▸ **Work to complete**:
Across the records below, count every line that contains the string "gioco", then report the count alone.

Entries provided Block Start

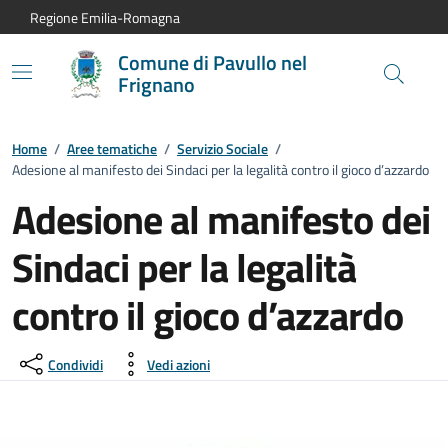
Vai al contenuto principale
Vai alla navigazione del sito
Vai al piede di pagina
Regione Emilia-Romagna
Comune di Pavullo nel
Frignano
Home
/
Aree tematiche
/
Servizio Sociale
/
Adesione al manifesto dei Sindaci per la legalità contro il gioco d’azzardo
Adesione al manifesto dei
Sindaci per la legalità
contro il gioco d’azzardo
Condividi
Vedi azioni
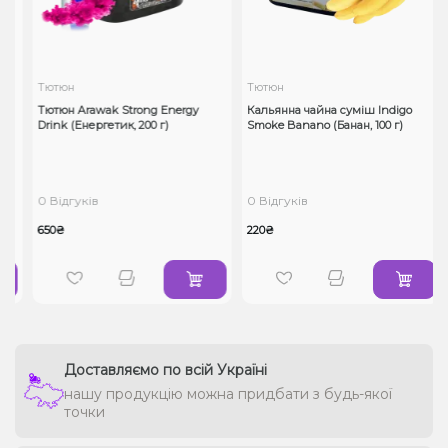
Тютюн
Тютюн
а
Тютюн Arawak Strong Energy
Кальянна чайна суміш Indigo
Drink (Енергетик, 200 г)
Smoke Banano (Банан, 100 г)
0 Відгуків
0 Відгуків
650₴
220₴
Доставляємо по всій Україні
нашу продукцію можна придбати з будь-якої
точки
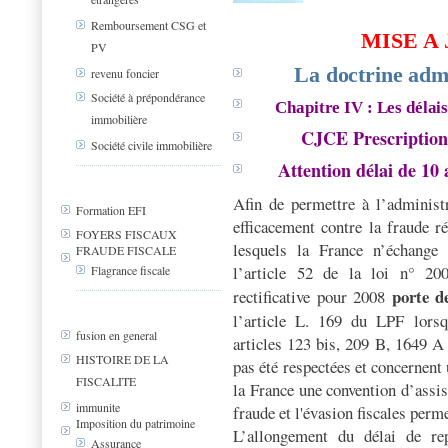
Remboursement CSG et
MISE A 
PV
La doctrine admin
revenu foncier
Société à prépondérance
Chapitre IV : Les délais
immobilière
CJCE Prescription 
Société civile immobilière
Attention délai de 10 
Afin de permettre à l’administ
Formation EFI
efficacement contre la fraude ré
FOYERS FISCAUX
lesquels la France n’échange
FRAUDE FISCALE
l’article 52 de la loi n° 2
Flagrance fiscale
porte d
rectificative pour 2008
l’article L. 169 du LPF lorsq
fusion en general
articles 123 bis, 209 B, 1649 A
HISTOIRE DE LA
pas été respectées et concernent 
FISCALITE
la France une convention d’assis
immunite
fraude et l'évasion fiscales per
Imposition du patrimoine
L’allongement du délai de rep
Assurance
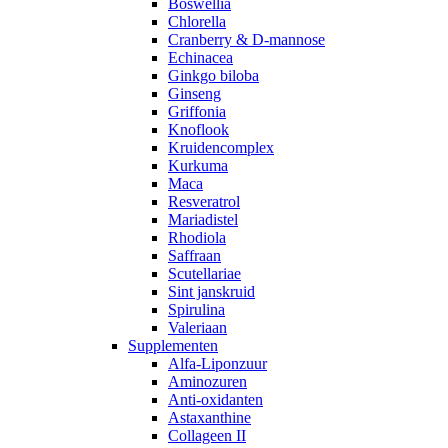
Boswellia
Chlorella
Cranberry & D-mannose
Echinacea
Ginkgo biloba
Ginseng
Griffonia
Knoflook
Kruidencomplex
Kurkuma
Maca
Resveratrol
Mariadistel
Rhodiola
Saffraan
Scutellariae
Sint janskruid
Spirulina
Valeriaan
Supplementen
Alfa-Liponzuur
Aminozuren
Anti-oxidanten
Astaxanthine
Collageen II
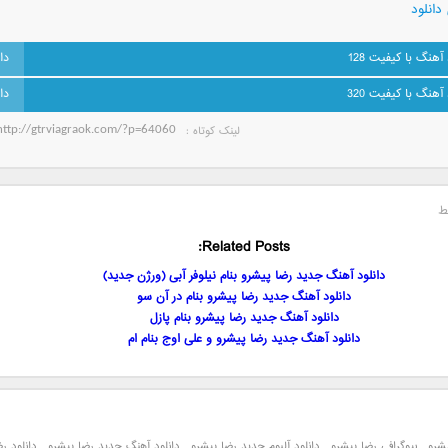
دانلود
 آهنگ با کیفیت 128
 آهنگ با کیفیت 320
لینک کوتاه‌ :
ط
Related Posts:
دانلود آهنگ جدید رضا پیشرو بنام نیلوفر آبی (ورژن جدید)
دانلود آهنگ جدید رضا پیشرو بنام در آن سو
دانلود آهنگ جدید رضا پیشرو بنام پازل
دانلود آهنگ جدید رضا پیشرو و علی اوج بنام ام
یشرو
,
بیوگرافی رضا پیشرو
,
دانلود آلبوم جدید رضا پیشرو
,
دانلود آهنگ جدید رضا پیشرو
,
دانلود رض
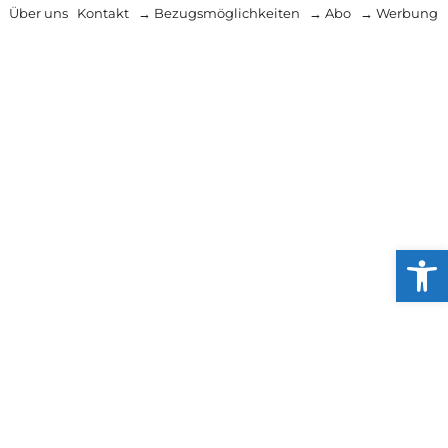
Über uns
Kontakt
→ Bezugsmöglichkeiten
→ Abo
→ Werbung
Werkzeug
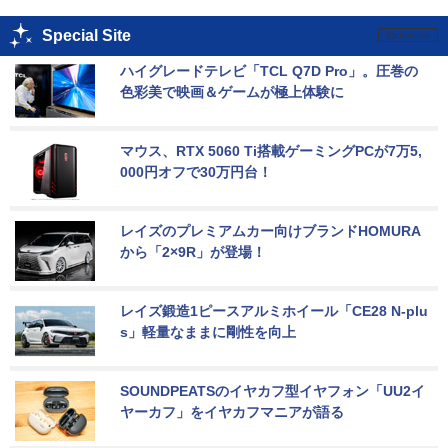
Special Site
ハイグレードテレビ「TCL Q7D Pro」。圧巻の
色彩美で映画＆ゲームが極上体験に
マウス、RTX 5060 Ti搭載ゲーミングPCが7万5,
000円オフで30万円台！
レイズのプレミアムカー向けブランドHOMURA
から「2×9R」が登場！
レイズ鍛造1ピースアルミホイール「CE28 N-plu
s」軽量なままに剛性を向上
SOUNDPEATSのイヤカフ型イヤフォン「UU2イ
ヤーカフ」をイヤカフマニアが語る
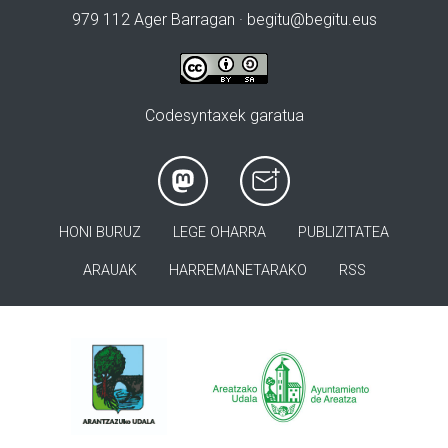
979 112 Ager Barragan ·
begitu@begitu.eus
Codesyntaxek garatua
HONI BURUZ
LEGE OHARRA
PUBLIZITATEA
ARAUAK
HARREMANETARAKO
RSS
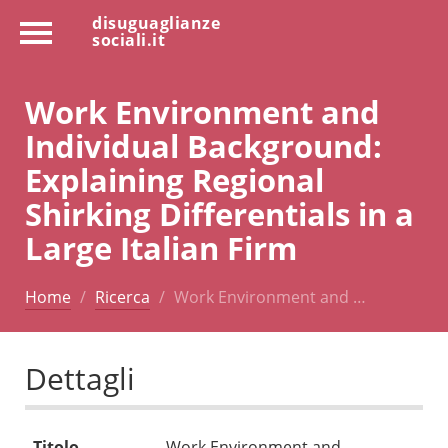
disuguaglianze
sociali.it
Work Environment and
Individual Background:
Explaining Regional
Shirking Differentials in a
Large Italian Firm
Home
Ricerca
Work Environment and …
Dettagli
Titolo
Work Environment and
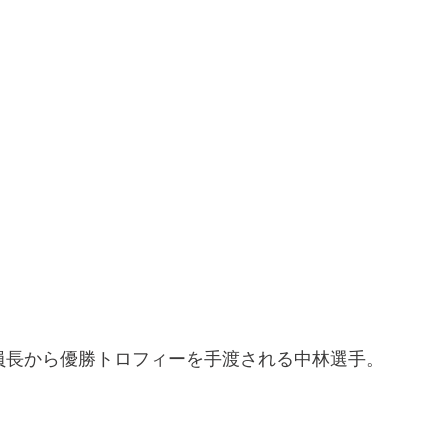
員長から優勝トロフィーを手渡される中林選手。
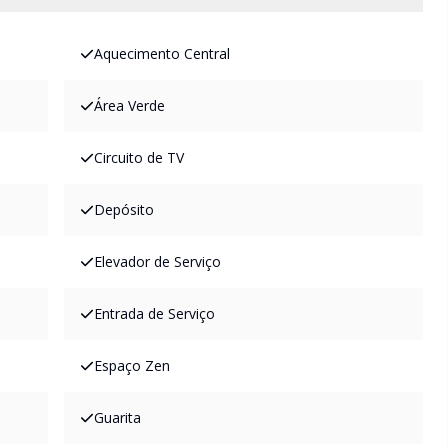
Aquecimento Central
Área Verde
Circuito de TV
Depósito
Elevador de Serviço
Entrada de Serviço
Espaço Zen
Guarita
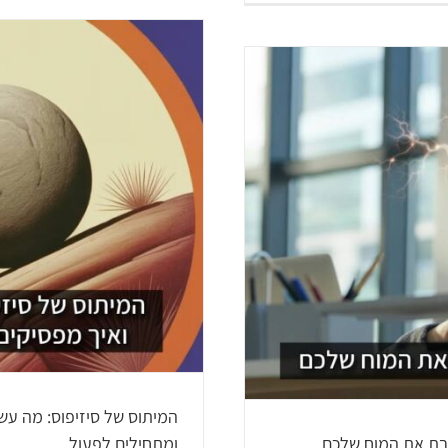
לא רק "עיצוב פנים": איך סב
oFlex ACT
המיתוס של סיזיפוס: מה עשי
צבת את המוח שלכם
ומתחילים לפעול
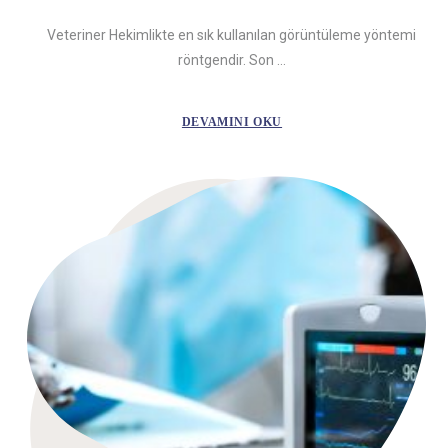
Veteriner Hekimlikte en sık kullanılan görüntüleme yöntemi
röntgendir. Son ...
DEVAMINI OKU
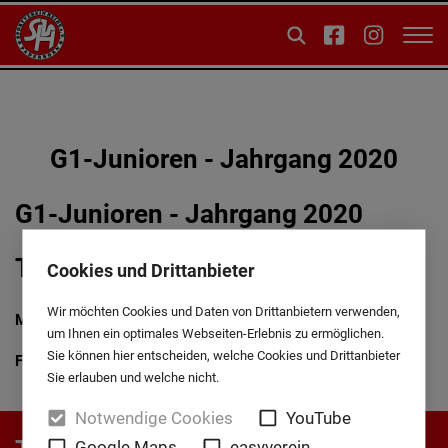
G1-Junioren - Jahrgang 2020
G1-Junioren - Jahrgang 2020
Trainingszeiten
Cookies und Drittanbieter
Wir möchten Cookies und Daten von Drittanbietern verwenden,
Montag
16:30- 18:30 Uhr Rothesportplatz
um Ihnen ein optimales Webseiten-Erlebnis zu ermöglichen.
Sie können hier entscheiden, welche Cookies und Drittanbieter
Freitag
16:45- 18:30 Uhr Rothesportplatz
Sie erlauben und welche nicht.
Notwendige Cookies
YouTube
Google Maps
easyverein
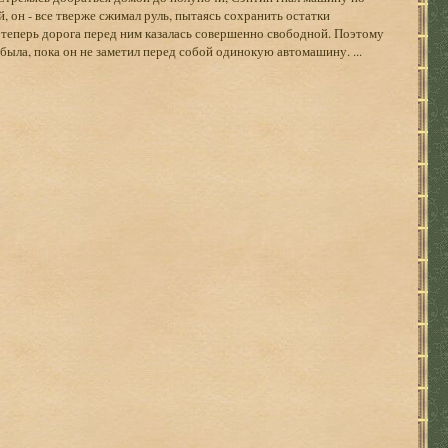
 он - все тверже сжимал руль, пытаясь сохранить остатки
 теперь дорога перед ним казалась совершенно свободной. Поэтому
 была, пока он не заметил перед собой одинокую автомашину. ...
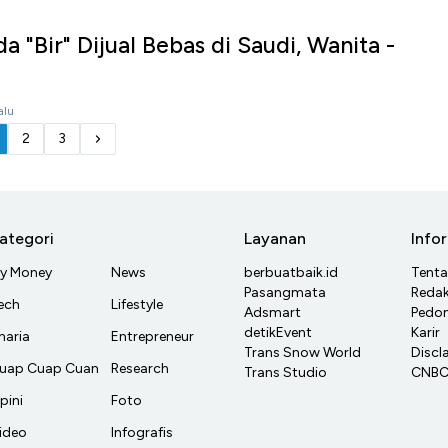
da "Bir" Dijual Bebas di Saudi, Wanita -
alu
2
3
ategori
Layanan
Info
y Money
News
berbuatbaik.id
Tent
Pasangmata
Redak
ech
Lifestyle
Adsmart
Pedom
detikEvent
Karir
haria
Entrepreneur
Trans Snow World
Discl
uap Cuap Cuan
Research
Trans Studio
CNBC 
pini
Foto
ideo
Infografis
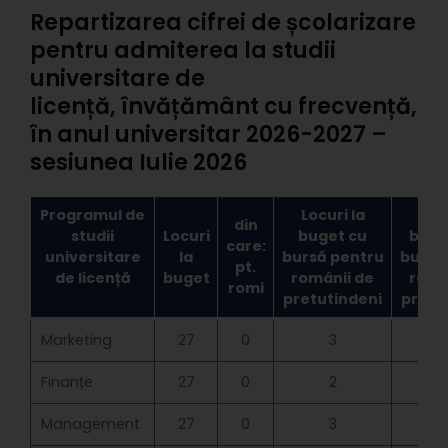
Repartizarea cifrei de școlarizare
pentru admiterea la studii
universitare de
licență, învățământ cu frecvență,
în anul universitar 2026-2027 –
sesiunea Iulie 2026
Programul de
Locuri la
Locu
din
studii
Locuri
buget cu
buge
care:
universitare
la
bursă pentru
bursă
pt.
de licență
buget
românii de
româ
romi
pretutindeni
pretu
Marketing
27
0
3
Finanțe
27
0
2
Management
27
0
3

Entries provided Block End

▸ **Solution for this exercise**:
2